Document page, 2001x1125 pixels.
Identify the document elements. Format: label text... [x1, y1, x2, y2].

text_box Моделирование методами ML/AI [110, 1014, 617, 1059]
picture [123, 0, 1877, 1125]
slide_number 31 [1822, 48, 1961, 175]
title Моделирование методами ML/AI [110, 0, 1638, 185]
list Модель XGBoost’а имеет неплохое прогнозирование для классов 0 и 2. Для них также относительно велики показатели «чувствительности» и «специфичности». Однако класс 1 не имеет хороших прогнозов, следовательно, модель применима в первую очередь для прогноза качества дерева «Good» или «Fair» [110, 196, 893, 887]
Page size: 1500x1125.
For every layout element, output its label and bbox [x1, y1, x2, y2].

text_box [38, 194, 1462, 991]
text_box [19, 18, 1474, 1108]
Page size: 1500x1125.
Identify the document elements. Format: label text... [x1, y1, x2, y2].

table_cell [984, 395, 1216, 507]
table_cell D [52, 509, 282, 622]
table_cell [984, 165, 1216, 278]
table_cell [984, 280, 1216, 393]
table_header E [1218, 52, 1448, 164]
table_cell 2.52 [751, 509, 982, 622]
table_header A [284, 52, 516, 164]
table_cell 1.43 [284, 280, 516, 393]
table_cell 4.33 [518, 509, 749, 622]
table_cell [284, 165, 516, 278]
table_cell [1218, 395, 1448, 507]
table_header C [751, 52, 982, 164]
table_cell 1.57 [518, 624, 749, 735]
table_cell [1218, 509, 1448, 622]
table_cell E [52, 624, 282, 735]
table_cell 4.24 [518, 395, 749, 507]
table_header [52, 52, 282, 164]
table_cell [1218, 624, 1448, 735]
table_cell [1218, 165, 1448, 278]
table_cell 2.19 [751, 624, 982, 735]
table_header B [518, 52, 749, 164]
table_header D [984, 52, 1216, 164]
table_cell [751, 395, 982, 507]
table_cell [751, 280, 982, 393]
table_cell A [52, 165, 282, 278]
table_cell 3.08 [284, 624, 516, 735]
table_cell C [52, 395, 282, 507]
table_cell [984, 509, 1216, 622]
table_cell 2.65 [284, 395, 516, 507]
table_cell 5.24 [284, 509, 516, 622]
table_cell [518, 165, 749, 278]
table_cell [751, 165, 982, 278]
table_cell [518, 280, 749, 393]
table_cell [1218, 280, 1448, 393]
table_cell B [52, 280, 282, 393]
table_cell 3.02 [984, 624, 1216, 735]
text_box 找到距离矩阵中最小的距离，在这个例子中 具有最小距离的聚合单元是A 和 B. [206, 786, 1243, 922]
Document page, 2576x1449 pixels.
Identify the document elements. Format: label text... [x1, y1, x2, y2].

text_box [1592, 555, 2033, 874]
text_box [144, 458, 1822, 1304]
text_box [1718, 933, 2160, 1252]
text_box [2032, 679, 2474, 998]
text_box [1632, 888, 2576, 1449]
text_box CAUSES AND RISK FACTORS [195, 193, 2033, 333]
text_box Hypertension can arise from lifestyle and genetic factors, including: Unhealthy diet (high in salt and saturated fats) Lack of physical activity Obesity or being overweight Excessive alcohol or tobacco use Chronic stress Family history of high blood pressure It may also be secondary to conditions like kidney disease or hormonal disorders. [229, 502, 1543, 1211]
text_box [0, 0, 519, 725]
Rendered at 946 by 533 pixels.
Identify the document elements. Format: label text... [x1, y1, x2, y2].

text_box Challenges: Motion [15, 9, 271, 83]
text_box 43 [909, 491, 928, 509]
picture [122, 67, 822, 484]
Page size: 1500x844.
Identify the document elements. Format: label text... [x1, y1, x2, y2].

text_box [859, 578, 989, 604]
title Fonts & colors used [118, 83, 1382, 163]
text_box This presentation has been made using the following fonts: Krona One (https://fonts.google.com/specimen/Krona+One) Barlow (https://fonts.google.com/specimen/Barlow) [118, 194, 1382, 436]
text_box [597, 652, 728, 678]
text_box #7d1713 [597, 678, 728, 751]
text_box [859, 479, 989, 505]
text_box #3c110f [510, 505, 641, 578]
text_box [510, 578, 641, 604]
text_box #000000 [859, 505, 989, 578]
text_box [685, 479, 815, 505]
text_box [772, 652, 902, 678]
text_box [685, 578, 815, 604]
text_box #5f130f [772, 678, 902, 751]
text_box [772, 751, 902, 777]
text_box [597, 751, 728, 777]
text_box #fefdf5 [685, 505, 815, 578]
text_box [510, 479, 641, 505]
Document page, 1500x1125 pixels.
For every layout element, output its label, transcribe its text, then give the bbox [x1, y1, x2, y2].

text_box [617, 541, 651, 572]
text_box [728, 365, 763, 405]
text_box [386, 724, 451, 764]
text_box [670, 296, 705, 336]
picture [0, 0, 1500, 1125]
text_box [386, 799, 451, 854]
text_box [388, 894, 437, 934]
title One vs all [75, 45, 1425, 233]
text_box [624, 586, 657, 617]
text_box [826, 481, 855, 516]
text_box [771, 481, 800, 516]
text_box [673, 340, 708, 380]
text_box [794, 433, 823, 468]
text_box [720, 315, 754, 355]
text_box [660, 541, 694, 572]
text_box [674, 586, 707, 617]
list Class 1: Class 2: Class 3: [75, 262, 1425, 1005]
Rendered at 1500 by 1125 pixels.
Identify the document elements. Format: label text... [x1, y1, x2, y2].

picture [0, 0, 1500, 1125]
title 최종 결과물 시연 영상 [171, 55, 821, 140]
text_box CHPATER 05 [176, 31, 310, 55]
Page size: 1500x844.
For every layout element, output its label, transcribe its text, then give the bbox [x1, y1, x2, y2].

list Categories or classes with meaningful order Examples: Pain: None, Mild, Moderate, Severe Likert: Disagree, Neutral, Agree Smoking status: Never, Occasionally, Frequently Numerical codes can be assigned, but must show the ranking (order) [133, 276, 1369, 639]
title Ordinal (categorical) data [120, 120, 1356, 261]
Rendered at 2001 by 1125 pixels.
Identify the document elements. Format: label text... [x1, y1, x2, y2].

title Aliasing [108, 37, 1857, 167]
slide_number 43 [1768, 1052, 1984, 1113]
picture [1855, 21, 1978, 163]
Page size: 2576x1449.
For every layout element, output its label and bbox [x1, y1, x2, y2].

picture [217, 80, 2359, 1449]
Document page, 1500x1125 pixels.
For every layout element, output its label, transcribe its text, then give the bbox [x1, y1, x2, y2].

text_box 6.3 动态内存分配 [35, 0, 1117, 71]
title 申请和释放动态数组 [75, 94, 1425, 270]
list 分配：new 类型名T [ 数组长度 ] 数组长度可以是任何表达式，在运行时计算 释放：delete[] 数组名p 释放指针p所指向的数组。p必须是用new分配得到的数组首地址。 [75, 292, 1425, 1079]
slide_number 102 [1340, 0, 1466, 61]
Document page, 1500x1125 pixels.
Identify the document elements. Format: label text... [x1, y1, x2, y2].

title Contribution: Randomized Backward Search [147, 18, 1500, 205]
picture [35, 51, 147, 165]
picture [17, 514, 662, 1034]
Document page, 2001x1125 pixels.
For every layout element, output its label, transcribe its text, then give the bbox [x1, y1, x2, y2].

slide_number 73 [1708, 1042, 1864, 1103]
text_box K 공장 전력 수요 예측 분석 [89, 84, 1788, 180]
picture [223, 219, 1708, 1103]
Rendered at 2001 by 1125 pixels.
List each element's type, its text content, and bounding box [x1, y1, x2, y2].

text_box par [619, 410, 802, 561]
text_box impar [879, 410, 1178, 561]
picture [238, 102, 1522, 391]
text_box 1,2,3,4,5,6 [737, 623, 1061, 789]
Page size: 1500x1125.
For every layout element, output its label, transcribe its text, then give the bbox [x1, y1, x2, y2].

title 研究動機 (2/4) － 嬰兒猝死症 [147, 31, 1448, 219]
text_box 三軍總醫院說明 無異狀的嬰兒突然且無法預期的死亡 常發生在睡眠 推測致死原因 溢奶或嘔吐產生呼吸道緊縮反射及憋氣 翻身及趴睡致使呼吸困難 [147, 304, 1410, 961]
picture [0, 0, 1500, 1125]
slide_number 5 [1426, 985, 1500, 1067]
============
What is required - Return every line of the listing above that contains "Rendered".

Reply to the exercise -
Rendered at 946 by 533 pixels.
Rendered at 1500 by 1125 pixels.
Rendered at 2001 by 1125 pixels.
Rendered at 2001 by 1125 pixels.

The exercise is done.